Data supplied

━━━━━━━━━━━━━━━━━━━━━━━━━━━━━━

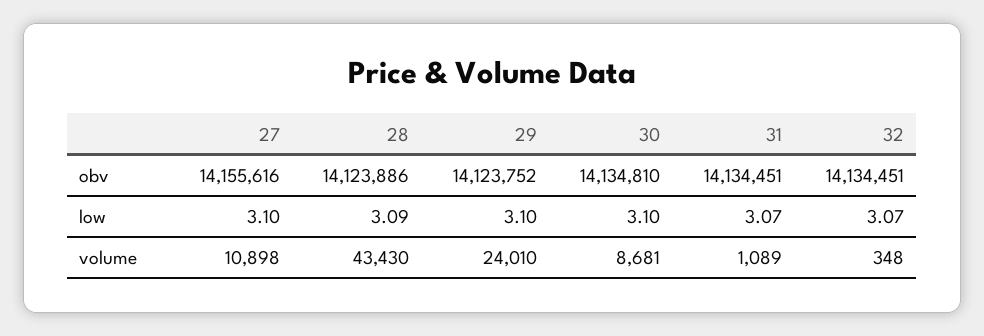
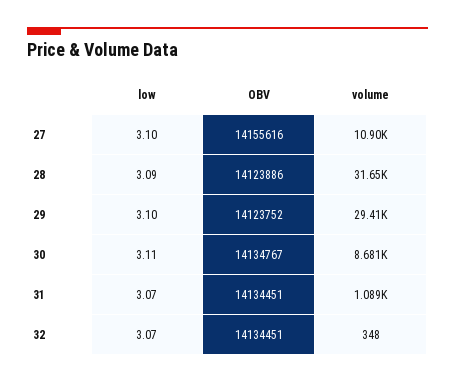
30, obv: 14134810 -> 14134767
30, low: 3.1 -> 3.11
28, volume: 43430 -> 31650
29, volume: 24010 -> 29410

━━━━━━━━━━━━━━━━━━━━━━━━━━━━━━

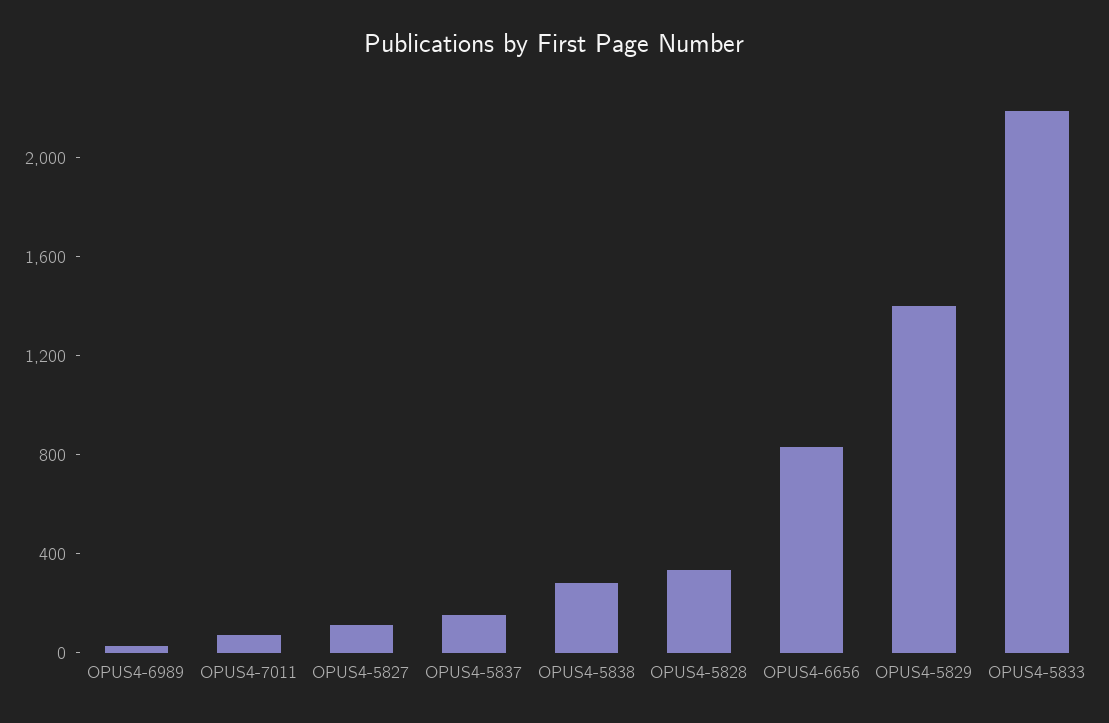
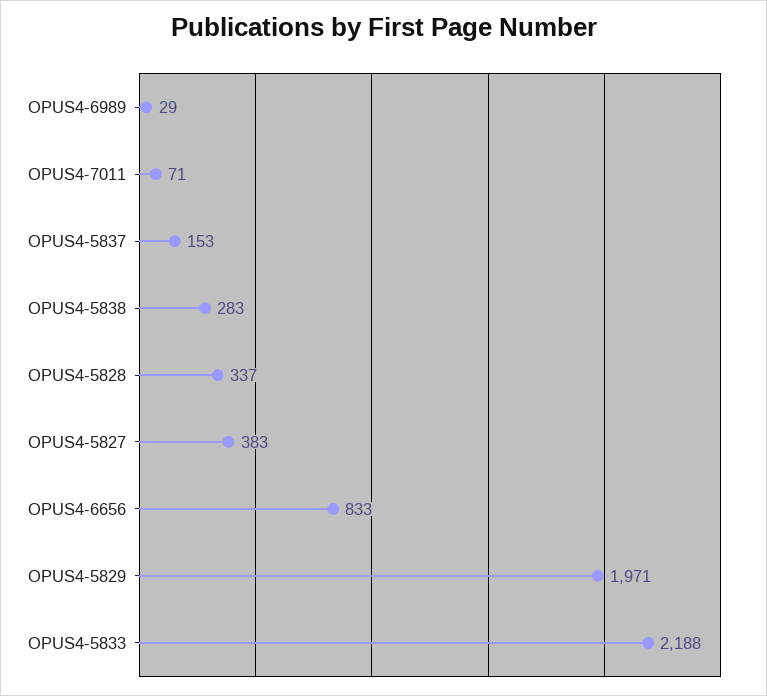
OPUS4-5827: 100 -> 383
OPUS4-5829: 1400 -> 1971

━━━━━━━━━━━━━━━━━━━━━━━━━━━━━━

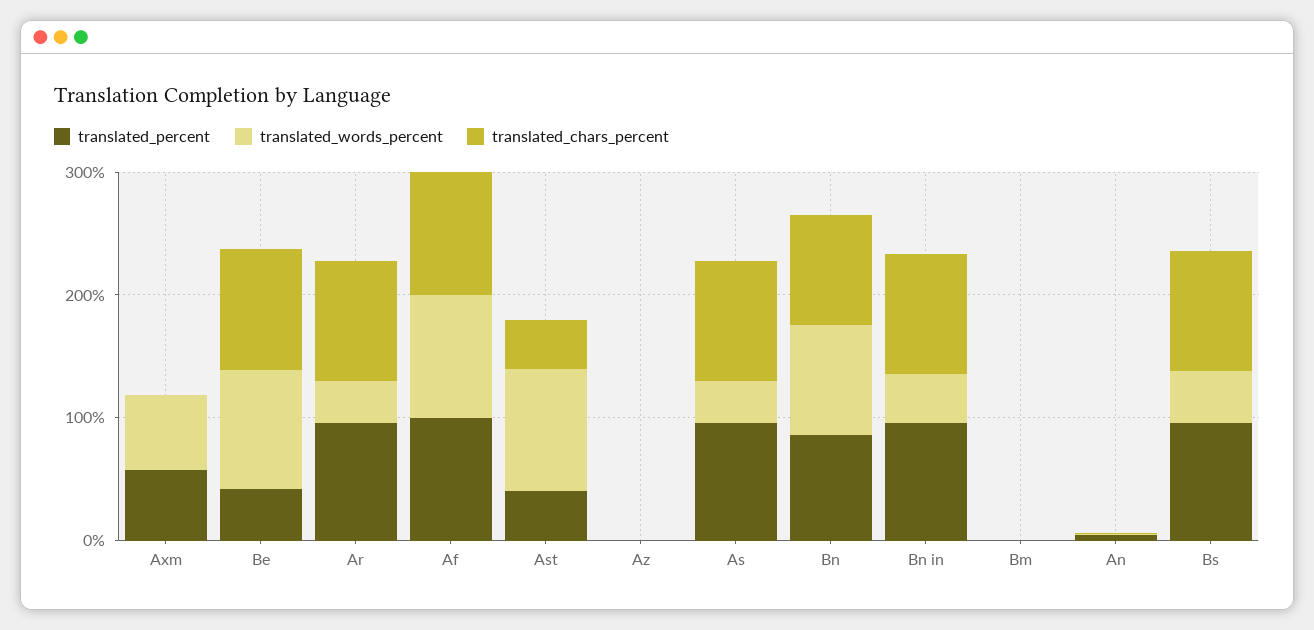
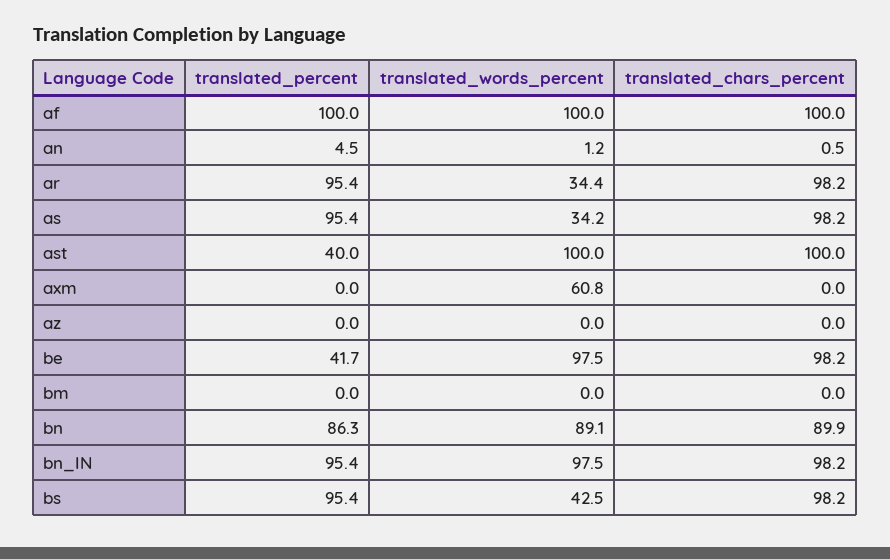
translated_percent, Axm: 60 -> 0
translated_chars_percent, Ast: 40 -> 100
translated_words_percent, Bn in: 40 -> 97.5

━━━━━━━━━━━━━━━━━━━━━━━━━━━━━━

Task goal
The answer must consist of every line in the records above that contains the word "volume".

Response area
28, volume: 43430 -> 31650
29, volume: 24010 -> 29410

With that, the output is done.